▶ [PROBLEM STATEMENT]: Reproduce each of the entries below word for word, leaving the pictures out of your copy.

(Dataset records)
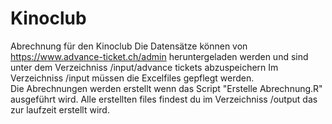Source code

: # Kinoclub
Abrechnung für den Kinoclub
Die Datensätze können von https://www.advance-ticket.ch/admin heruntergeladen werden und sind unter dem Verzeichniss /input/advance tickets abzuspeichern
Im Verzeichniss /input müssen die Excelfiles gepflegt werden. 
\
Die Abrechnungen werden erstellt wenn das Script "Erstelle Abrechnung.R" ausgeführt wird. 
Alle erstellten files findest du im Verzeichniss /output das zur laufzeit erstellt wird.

▶ [RESPONSE]:
Source code

: # Kinoclub
Abrechnung für den Kinoclub
Die Datensätze können von https://www.advance-ticket.ch/admin heruntergeladen werden und sind unter dem Verzeichniss /input/advance tickets abzuspeichern
Im Verzeichniss /input müssen die Excelfiles gepflegt werden. 
\
Die Abrechnungen werden erstellt wenn das Script "Erstelle Abrechnung.R" ausgeführt wird. 
Alle erstellten files findest du im Verzeichniss /output das zur laufzeit erstellt wird.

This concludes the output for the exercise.